Not a big deal. I use Windows only a few times over an RDP connection (VMs of a customer of mine) so it's a bit slow anyway and this optimization is not going to make it much faster. A more impactful change:

> We’ve moved Compress to ZIP file, Copy as Path, Set as Desktop Background, and Rotate Right, and Rotate Left into a new Manage file flyout. [...] Note, the name Manage file may change in a future Insider update.

So it's an extra click to compress files.

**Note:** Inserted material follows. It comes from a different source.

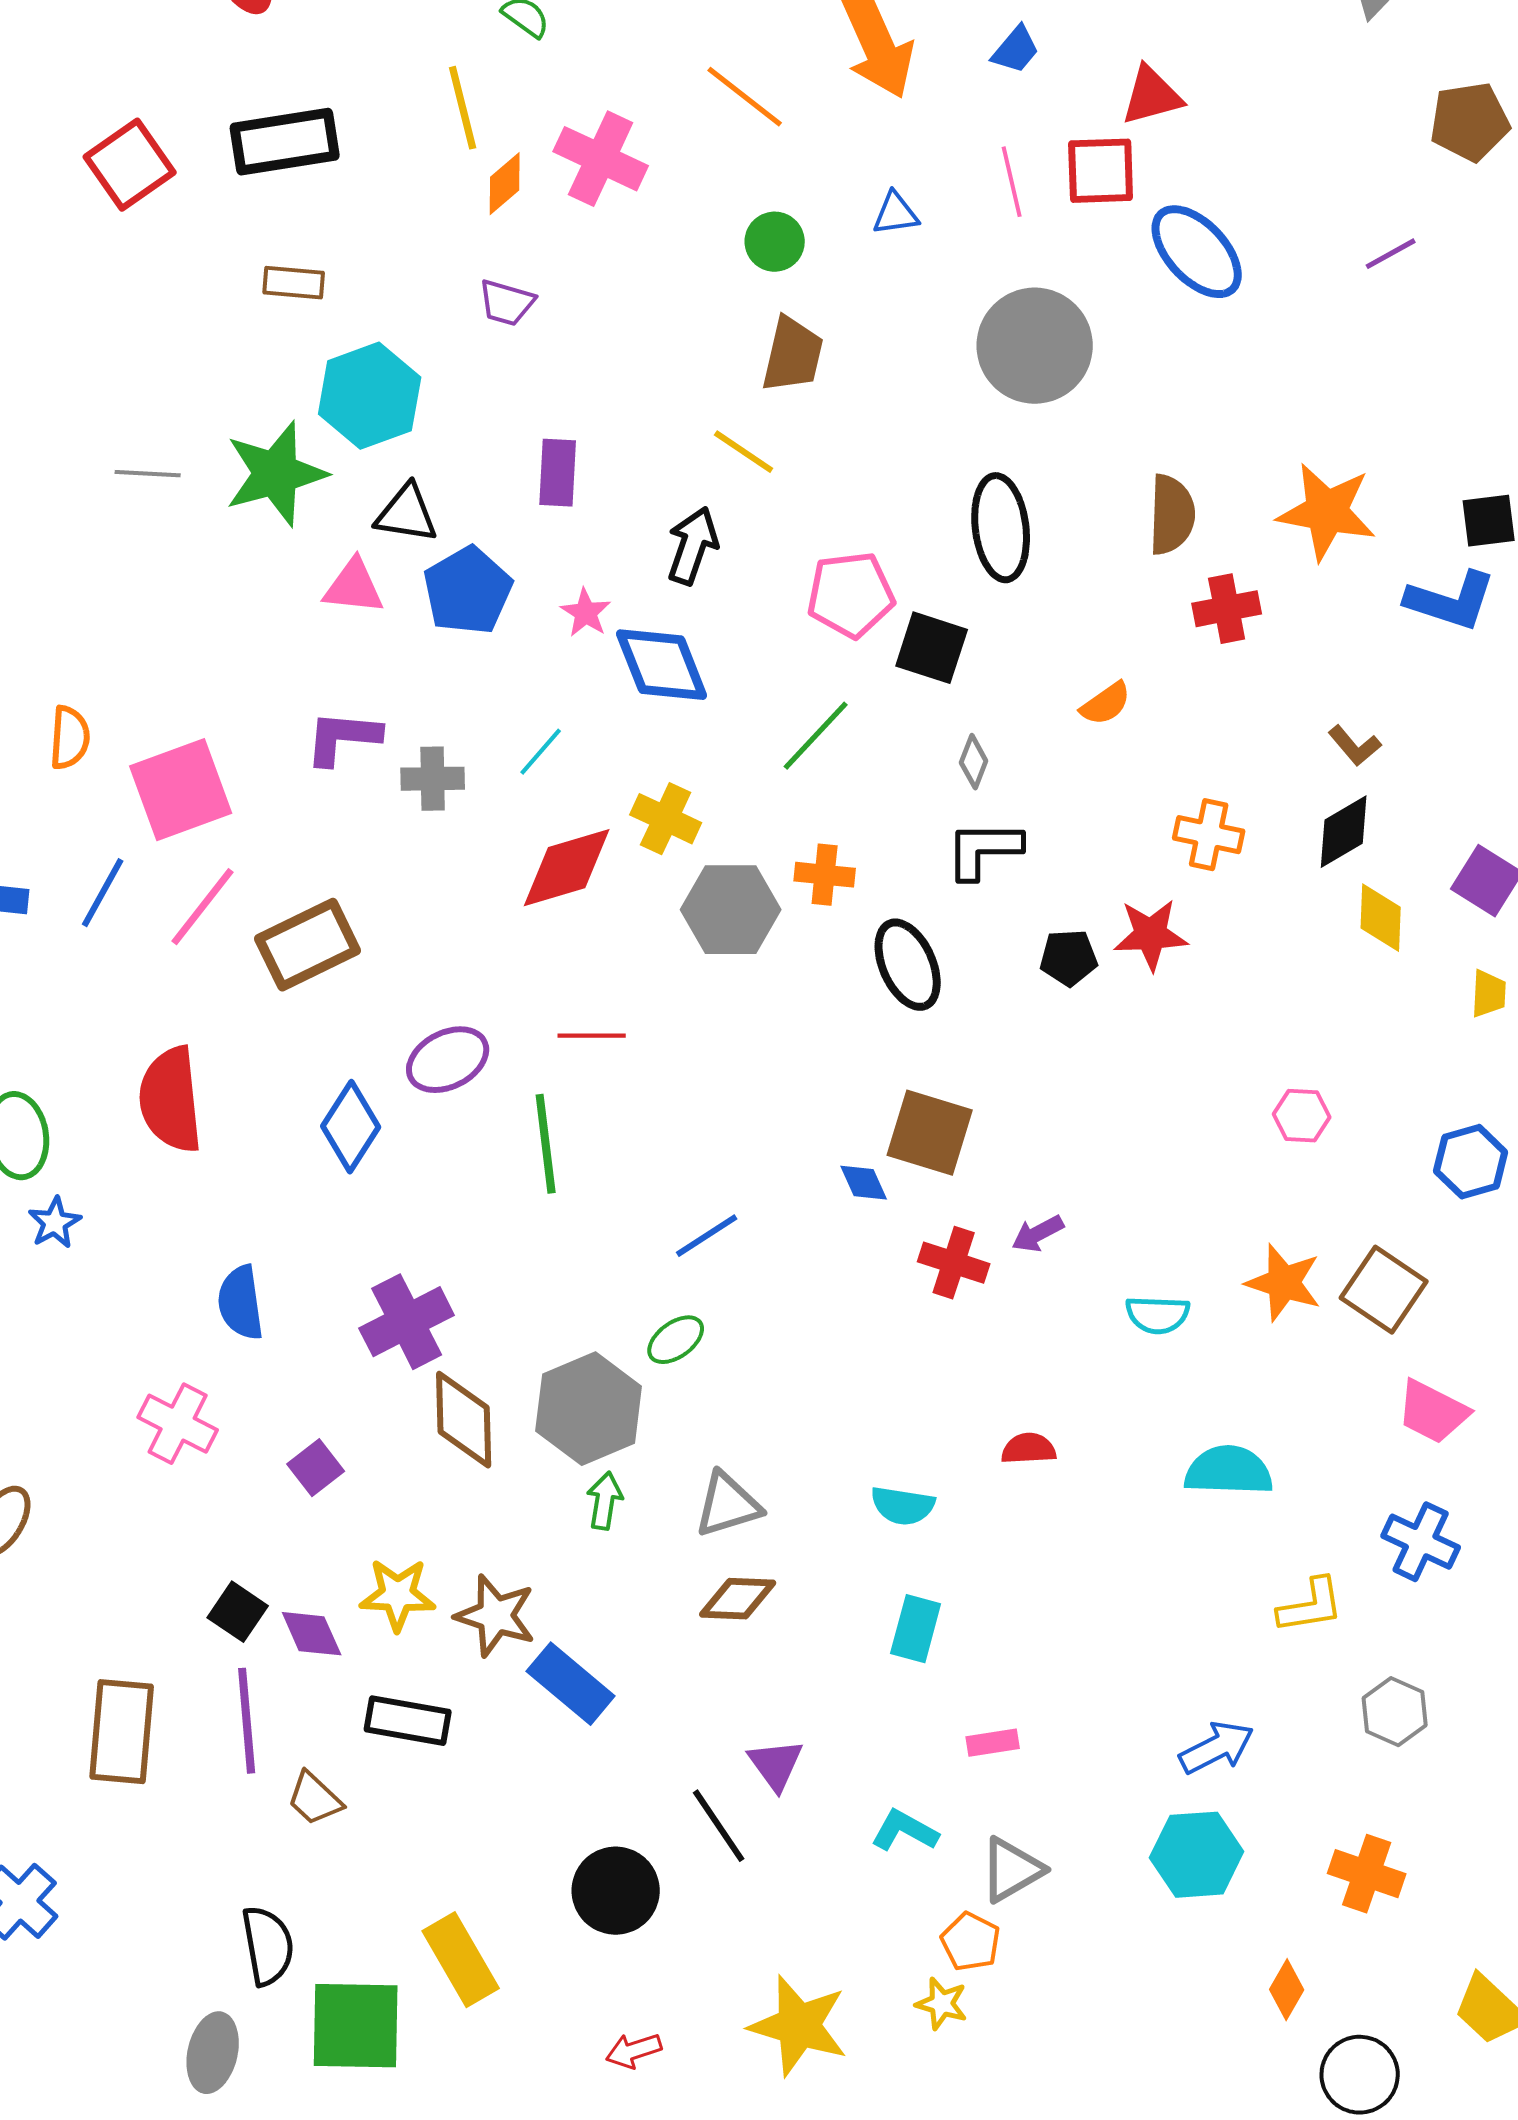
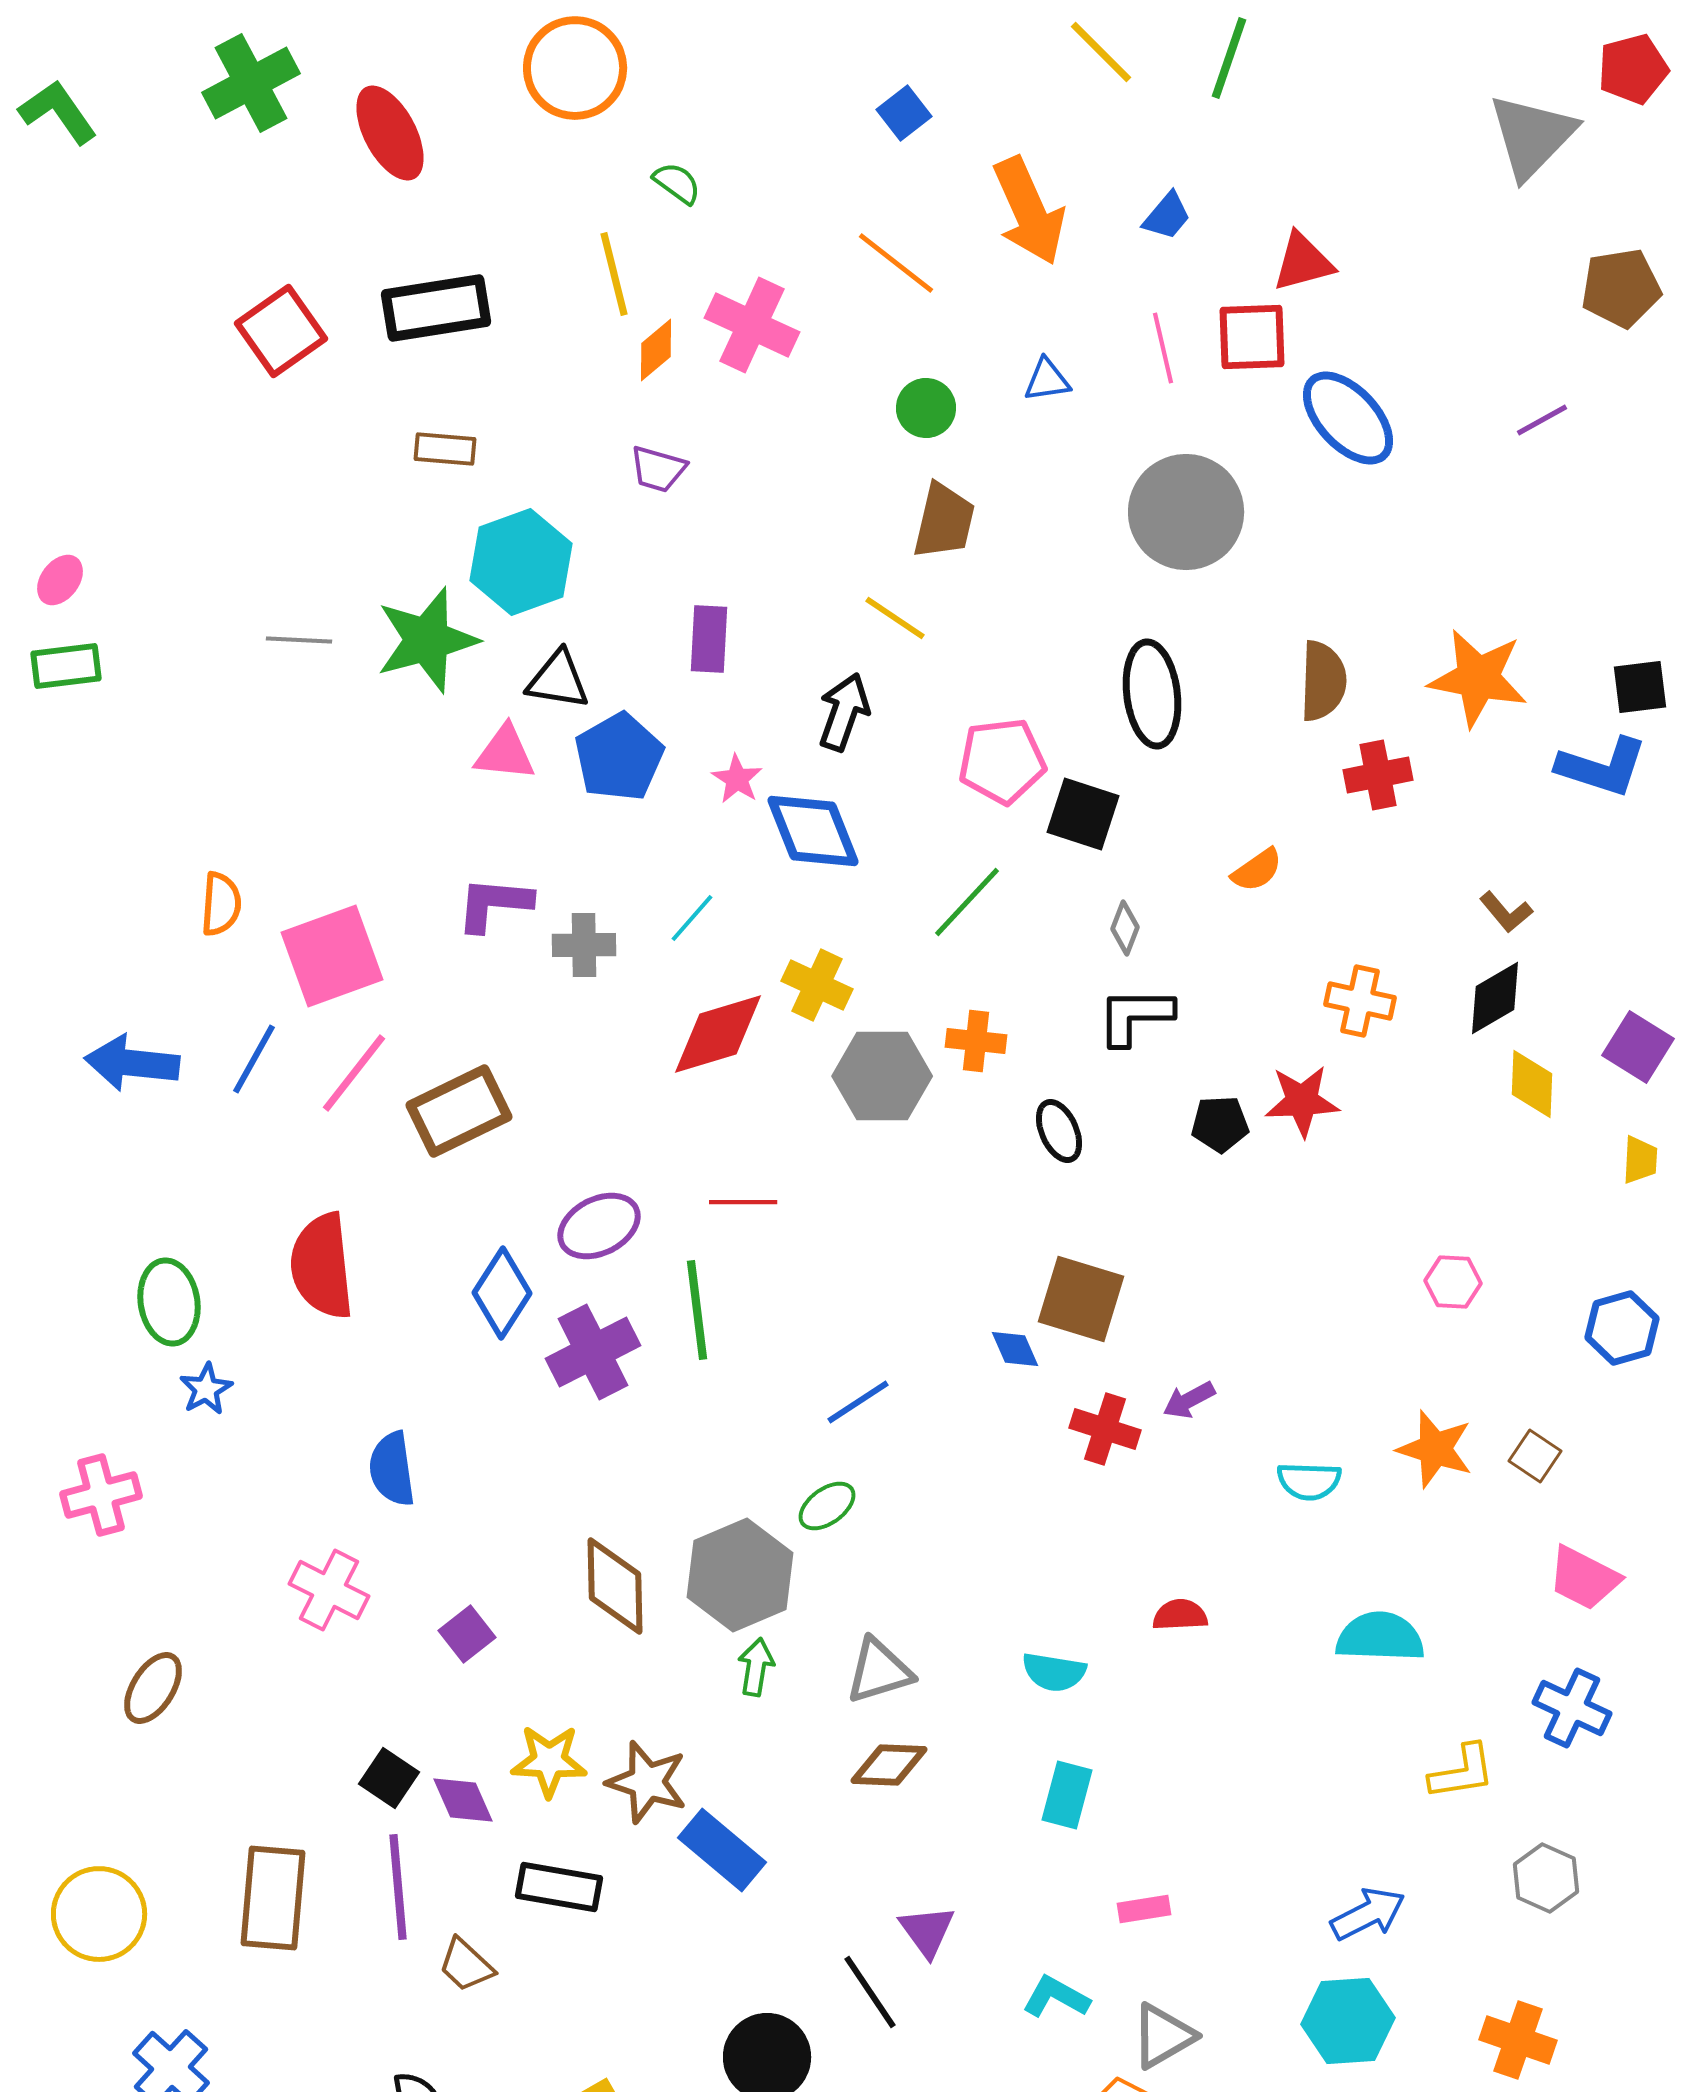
black ellipse: (908, 965) -> (1059, 1131), size x0.7
brown square: (1384, 1290) -> (1535, 1456), size x0.6
purple cross: (407, 1322) -> (593, 1352), moved

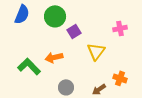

Is this what you get when you hire prompt engineers instead of actual software engineers? lol.
Damn, Microsoft really needs someone who cares to run Windows. Feels like they haven’t had that since 7. Seems like every change for the last 10+ years has just been to take high quality existing applications and replace them with modern junk that has half the functionality and none of the polish. Task manager, explorer, calculator, anything in control panel, even solitaire!
I recently found there’s an active community modding Windows to be more like older Windows, including modifying Explorer.

Some examples:

* Restoring the Explorer navigation bar: https://windhawk.net/mods/explorer-frame-classic

* Making Explorer behave more like Vista/7: https://windhawk.net/mods/aerexplorer

* Fixing the white flash on a new Explorer tab in dark mode: https://windhawk.net/mods/fix-explorer-white-flash

* Restoring old-style context menus: https://windhawk.net/mods/disable-immersive-context-menus

* Even using classic non-Aero themes in Win11: https://windhawk.net/mods/classic-theme-enable

I haven’t tried this myself yet. I’m unwilling to inject code into system processes on a work VM.

But I can’t help wondering if a better path for performance for Microsoft would be lighter code, not trying to preload it.

So, instead of making sure the code is optimised they just decided to use more memory?

Again, the end user pays for it, through hardware and power needed for this "solution".